▸ **Set problem**
Copy out, unchanged, the lines of the entries from the line containing "name author: Rupr." to the line containing "scientific name: Panicum trichanthum", including both of those lines.

Records:
===============

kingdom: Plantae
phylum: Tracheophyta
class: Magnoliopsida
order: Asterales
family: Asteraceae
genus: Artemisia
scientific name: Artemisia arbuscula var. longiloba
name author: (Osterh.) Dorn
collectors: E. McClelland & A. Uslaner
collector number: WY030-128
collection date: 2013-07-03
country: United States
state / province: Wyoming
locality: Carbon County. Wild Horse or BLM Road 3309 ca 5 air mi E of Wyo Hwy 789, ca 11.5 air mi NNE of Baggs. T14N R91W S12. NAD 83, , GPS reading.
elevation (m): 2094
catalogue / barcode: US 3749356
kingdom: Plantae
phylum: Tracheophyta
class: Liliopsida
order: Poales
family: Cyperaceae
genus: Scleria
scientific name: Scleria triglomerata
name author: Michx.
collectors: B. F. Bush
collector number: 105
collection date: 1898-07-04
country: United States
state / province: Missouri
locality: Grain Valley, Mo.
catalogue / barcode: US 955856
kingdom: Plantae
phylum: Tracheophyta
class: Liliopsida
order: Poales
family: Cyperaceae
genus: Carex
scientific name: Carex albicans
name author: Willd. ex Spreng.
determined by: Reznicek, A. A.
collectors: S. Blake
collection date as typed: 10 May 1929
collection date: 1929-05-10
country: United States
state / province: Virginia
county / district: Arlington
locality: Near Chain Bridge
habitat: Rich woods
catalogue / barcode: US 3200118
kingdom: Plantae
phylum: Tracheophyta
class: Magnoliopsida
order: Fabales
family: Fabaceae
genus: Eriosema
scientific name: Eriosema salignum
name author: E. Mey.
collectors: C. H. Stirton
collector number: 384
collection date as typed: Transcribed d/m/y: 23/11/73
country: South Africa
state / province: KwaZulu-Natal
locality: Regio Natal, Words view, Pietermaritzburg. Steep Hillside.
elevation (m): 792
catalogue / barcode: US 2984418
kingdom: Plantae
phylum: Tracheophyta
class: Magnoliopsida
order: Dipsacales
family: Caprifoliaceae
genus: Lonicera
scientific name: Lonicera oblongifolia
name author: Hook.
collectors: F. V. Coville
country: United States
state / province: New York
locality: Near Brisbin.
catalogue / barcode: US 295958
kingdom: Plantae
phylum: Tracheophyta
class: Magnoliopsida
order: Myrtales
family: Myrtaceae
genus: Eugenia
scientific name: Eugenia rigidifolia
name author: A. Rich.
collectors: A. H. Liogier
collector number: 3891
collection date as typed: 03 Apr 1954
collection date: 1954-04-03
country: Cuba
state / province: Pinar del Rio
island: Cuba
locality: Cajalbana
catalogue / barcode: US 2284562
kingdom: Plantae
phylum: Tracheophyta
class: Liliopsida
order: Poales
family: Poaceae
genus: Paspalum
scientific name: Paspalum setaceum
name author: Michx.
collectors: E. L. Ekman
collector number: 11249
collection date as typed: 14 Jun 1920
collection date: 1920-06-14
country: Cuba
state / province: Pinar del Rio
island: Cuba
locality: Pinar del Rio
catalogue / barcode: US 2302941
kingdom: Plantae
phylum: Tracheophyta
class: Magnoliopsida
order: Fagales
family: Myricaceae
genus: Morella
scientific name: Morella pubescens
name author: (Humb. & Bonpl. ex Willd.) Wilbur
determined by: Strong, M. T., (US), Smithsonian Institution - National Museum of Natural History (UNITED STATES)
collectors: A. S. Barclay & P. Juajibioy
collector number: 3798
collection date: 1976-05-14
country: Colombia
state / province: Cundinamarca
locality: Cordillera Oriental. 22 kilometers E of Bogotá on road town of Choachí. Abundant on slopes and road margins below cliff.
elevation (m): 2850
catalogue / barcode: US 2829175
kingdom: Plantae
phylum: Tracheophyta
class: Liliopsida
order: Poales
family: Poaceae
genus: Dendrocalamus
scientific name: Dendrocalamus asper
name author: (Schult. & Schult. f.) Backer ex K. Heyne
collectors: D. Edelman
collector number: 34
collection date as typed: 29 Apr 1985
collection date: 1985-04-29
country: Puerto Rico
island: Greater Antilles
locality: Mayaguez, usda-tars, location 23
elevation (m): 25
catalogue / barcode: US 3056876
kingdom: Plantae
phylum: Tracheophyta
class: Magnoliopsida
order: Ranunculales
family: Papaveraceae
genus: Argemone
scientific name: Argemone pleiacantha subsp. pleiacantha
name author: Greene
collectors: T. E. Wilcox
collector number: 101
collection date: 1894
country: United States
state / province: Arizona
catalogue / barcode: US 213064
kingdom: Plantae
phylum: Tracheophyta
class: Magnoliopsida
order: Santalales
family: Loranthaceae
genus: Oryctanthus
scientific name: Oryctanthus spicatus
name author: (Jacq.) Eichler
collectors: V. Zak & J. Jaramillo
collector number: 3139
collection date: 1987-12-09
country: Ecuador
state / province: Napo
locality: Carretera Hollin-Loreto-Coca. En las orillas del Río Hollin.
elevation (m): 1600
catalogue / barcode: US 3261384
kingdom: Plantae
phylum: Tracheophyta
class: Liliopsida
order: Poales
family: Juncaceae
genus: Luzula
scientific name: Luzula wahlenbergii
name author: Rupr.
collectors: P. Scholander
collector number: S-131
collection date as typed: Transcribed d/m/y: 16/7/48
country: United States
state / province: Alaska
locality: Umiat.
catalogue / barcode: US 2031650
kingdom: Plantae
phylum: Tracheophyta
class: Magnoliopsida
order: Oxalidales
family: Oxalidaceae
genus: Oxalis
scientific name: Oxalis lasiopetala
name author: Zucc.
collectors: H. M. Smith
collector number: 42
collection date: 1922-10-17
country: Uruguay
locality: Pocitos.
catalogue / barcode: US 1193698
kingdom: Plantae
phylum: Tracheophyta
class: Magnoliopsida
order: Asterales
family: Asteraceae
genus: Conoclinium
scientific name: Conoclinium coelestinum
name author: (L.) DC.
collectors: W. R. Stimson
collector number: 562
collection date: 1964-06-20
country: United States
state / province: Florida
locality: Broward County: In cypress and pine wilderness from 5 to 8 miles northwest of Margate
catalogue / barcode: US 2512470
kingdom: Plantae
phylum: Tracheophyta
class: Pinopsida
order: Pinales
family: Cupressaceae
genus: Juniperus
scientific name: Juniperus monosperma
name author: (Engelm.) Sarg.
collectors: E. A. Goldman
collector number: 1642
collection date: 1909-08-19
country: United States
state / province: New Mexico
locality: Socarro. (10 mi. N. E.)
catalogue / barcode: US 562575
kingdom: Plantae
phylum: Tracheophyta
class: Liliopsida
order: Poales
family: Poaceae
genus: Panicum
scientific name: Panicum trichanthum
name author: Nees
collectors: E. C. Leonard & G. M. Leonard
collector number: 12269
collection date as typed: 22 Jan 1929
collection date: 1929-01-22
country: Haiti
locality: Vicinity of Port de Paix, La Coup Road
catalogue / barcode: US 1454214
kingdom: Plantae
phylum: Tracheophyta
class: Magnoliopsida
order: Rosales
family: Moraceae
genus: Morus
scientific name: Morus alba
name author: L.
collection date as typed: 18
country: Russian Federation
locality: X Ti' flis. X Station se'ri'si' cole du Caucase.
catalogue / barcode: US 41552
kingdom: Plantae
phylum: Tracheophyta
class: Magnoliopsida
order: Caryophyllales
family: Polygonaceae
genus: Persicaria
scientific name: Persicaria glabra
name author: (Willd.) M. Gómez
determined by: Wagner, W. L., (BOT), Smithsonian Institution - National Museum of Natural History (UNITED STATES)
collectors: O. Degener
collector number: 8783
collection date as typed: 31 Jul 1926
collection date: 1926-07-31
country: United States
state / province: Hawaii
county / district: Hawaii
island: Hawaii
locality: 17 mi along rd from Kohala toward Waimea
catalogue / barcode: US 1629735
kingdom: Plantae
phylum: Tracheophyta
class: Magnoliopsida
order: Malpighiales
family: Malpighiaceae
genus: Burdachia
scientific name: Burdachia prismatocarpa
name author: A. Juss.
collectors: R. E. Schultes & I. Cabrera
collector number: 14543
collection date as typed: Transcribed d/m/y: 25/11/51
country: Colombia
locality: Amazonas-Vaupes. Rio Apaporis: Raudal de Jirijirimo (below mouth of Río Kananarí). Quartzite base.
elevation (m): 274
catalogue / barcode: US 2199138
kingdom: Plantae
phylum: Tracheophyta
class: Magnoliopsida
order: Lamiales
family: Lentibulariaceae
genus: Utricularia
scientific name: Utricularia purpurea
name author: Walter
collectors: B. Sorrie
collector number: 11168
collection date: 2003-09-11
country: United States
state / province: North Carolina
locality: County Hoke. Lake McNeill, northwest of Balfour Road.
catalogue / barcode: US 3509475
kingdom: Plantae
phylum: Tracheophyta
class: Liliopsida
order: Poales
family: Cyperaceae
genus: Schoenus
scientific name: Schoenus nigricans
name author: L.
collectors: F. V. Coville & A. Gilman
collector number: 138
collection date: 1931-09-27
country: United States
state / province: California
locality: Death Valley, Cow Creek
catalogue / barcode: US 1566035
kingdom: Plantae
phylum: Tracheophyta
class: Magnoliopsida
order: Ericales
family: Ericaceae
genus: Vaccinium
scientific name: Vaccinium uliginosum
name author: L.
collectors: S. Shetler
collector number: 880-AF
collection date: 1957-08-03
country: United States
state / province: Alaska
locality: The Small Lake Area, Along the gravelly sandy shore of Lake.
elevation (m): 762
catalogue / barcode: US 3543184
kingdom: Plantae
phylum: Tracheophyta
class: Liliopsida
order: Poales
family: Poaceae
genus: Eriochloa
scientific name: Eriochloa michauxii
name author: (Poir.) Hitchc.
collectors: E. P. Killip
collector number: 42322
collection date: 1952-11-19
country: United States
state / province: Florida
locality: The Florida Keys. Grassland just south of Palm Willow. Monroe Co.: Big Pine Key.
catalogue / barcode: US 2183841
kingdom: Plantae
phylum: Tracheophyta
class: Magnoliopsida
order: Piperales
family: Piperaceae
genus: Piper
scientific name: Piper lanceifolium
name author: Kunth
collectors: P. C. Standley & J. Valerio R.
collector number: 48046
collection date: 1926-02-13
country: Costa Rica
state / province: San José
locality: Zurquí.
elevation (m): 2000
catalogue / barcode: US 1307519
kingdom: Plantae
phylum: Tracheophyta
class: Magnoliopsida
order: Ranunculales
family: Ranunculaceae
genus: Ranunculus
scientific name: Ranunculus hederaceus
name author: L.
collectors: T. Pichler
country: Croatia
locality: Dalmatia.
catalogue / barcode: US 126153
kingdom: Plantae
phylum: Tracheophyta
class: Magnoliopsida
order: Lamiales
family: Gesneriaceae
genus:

===============

▸ **Task output**
name author: Rupr.
collectors: P. Scholander
collector number: S-131
collection date as typed: Transcribed d/m/y: 16/7/48
country: United States
state / province: Alaska
locality: Umiat.
catalogue / barcode: US 2031650
kingdom: Plantae
phylum: Tracheophyta
class: Magnoliopsida
order: Oxalidales
family: Oxalidaceae
genus: Oxalis
scientific name: Oxalis lasiopetala
name author: Zucc.
collectors: H. M. Smith
collector number: 42
collection date: 1922-10-17
country: Uruguay
locality: Pocitos.
catalogue / barcode: US 1193698
kingdom: Plantae
phylum: Tracheophyta
class: Magnoliopsida
order: Asterales
family: Asteraceae
genus: Conoclinium
scientific name: Conoclinium coelestinum
name author: (L.) DC.
collectors: W. R. Stimson
collector number: 562
collection date: 1964-06-20
country: United States
state / province: Florida
locality: Broward County: In cypress and pine wilderness from 5 to 8 miles northwest of Margate
catalogue / barcode: US 2512470
kingdom: Plantae
phylum: Tracheophyta
class: Pinopsida
order: Pinales
family: Cupressaceae
genus: Juniperus
scientific name: Juniperus monosperma
name author: (Engelm.) Sarg.
collectors: E. A. Goldman
collector number: 1642
collection date: 1909-08-19
country: United States
state / province: New Mexico
locality: Socarro. (10 mi. N. E.)
catalogue / barcode: US 562575
kingdom: Plantae
phylum: Tracheophyta
class: Liliopsida
order: Poales
family: Poaceae
genus: Panicum
scientific name: Panicum trichanthum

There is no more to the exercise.